INSTRUCTIONS FOR THE TASK: Collect every line in the listing below that contains the string "label". Reproduce each such line unchanged and keep them in their original order.

^^^^^^^^

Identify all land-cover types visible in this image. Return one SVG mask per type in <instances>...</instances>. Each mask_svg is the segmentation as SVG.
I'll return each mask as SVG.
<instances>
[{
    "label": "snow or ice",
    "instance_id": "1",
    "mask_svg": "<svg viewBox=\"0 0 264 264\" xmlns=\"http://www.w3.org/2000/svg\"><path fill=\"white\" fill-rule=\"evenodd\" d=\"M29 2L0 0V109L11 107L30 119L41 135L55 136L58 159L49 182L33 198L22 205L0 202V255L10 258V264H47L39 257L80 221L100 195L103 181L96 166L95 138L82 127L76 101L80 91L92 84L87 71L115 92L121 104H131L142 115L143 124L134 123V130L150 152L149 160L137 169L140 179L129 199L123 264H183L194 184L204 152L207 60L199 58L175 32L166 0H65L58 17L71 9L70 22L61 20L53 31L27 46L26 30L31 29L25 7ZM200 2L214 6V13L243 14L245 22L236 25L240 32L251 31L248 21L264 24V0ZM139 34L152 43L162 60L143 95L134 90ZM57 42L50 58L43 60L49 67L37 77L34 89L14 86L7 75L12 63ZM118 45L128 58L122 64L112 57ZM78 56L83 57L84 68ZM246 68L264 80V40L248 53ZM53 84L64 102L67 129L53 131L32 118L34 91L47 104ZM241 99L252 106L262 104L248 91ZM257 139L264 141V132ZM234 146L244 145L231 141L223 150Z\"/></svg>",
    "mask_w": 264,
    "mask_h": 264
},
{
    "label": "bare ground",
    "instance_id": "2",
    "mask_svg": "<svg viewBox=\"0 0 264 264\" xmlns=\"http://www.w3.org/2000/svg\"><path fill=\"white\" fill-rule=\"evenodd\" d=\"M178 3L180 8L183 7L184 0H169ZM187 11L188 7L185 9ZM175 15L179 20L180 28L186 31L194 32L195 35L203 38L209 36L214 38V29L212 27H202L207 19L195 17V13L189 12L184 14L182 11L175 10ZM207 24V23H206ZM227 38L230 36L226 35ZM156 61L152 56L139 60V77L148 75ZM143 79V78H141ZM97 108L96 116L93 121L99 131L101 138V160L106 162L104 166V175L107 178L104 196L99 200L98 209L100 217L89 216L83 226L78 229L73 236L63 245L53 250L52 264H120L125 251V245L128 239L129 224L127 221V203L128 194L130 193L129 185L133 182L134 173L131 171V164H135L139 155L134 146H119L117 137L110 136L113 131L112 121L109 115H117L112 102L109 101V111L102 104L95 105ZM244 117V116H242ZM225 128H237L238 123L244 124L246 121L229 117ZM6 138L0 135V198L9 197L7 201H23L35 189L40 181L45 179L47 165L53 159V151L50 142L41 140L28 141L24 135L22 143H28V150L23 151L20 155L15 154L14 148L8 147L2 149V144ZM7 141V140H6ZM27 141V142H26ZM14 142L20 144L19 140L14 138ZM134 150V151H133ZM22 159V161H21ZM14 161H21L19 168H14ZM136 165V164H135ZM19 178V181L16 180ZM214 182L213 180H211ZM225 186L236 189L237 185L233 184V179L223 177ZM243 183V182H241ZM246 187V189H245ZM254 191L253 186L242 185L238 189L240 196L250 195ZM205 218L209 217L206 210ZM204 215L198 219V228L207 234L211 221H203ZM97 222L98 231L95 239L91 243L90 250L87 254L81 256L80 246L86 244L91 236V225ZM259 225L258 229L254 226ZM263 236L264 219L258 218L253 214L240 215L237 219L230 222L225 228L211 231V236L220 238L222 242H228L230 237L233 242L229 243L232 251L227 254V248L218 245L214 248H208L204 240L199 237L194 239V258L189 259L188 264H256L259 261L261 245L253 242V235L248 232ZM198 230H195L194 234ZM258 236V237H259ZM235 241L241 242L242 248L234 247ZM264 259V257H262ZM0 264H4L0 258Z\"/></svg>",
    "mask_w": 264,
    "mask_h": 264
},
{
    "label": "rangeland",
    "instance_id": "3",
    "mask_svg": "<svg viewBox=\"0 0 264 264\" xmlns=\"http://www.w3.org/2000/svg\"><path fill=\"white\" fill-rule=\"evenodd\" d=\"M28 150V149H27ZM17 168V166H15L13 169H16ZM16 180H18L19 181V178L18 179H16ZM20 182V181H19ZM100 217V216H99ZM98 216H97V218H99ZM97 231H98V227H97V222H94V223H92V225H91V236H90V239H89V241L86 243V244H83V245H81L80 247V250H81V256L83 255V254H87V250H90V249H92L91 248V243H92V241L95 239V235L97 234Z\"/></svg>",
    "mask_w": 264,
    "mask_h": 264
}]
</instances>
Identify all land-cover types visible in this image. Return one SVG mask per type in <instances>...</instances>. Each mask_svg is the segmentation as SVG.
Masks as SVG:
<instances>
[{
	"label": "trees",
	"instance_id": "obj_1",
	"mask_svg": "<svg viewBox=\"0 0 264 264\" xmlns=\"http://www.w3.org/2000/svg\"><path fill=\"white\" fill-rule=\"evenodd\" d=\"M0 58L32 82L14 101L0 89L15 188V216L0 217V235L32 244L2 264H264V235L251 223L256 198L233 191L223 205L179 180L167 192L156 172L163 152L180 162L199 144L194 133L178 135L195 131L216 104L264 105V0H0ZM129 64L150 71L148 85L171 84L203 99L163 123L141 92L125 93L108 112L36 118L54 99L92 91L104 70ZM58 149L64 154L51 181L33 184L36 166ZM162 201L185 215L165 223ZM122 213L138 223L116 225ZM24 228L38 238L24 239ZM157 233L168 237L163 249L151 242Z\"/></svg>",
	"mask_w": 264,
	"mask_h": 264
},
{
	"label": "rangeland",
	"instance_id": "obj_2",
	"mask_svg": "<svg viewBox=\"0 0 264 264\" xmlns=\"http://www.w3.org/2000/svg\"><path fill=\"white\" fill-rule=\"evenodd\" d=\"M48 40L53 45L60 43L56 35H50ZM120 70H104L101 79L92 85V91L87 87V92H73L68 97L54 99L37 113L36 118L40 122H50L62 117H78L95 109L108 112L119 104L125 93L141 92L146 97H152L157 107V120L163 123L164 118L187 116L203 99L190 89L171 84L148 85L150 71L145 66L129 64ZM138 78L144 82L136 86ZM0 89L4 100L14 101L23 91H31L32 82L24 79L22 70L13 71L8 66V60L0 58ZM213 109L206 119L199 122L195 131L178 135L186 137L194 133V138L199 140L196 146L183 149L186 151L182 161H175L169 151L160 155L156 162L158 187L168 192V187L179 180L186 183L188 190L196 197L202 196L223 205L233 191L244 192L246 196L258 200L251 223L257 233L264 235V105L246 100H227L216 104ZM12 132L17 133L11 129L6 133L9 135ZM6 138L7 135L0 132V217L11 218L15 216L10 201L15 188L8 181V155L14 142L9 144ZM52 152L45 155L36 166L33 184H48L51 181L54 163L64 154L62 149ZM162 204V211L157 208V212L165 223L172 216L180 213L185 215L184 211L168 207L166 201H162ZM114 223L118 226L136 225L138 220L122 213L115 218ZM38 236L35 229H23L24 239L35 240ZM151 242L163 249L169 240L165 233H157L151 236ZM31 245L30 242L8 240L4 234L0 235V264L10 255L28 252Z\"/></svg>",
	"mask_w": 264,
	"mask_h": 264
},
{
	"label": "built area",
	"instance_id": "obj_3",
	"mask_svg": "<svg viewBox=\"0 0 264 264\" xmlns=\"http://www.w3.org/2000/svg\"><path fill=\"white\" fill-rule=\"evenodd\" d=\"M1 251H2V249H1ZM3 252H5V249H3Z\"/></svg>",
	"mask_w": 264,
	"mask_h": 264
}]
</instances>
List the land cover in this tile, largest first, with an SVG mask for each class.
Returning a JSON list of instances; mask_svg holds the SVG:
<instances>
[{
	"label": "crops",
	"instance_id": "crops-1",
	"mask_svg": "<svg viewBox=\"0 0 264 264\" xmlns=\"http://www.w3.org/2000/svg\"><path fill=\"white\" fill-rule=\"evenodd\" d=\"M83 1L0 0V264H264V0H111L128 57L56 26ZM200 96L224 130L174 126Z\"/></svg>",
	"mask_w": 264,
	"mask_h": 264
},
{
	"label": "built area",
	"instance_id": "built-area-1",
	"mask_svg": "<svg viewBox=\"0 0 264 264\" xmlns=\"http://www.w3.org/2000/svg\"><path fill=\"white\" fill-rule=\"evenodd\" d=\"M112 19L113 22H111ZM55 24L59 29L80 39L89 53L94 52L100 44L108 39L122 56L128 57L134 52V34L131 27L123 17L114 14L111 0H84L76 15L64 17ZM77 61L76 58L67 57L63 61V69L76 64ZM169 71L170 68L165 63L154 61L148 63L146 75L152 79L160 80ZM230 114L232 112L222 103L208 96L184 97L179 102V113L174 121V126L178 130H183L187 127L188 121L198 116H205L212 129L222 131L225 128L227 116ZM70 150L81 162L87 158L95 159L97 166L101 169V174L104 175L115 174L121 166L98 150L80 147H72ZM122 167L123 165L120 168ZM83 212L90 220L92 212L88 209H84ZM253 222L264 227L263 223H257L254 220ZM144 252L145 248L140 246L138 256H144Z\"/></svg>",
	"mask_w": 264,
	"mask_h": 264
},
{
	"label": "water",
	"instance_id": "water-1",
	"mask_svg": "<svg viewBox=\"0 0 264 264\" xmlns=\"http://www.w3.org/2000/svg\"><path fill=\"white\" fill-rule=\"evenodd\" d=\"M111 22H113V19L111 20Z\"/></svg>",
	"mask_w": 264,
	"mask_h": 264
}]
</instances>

^^^^^^^^

FULL RESPONSE:
    "label": "snow or ice",
    "label": "bare ground",
    "label": "rangeland",
	"label": "trees",
	"label": "rangeland",
	"label": "built area",
	"label": "crops",
	"label": "built area",
	"label": "water",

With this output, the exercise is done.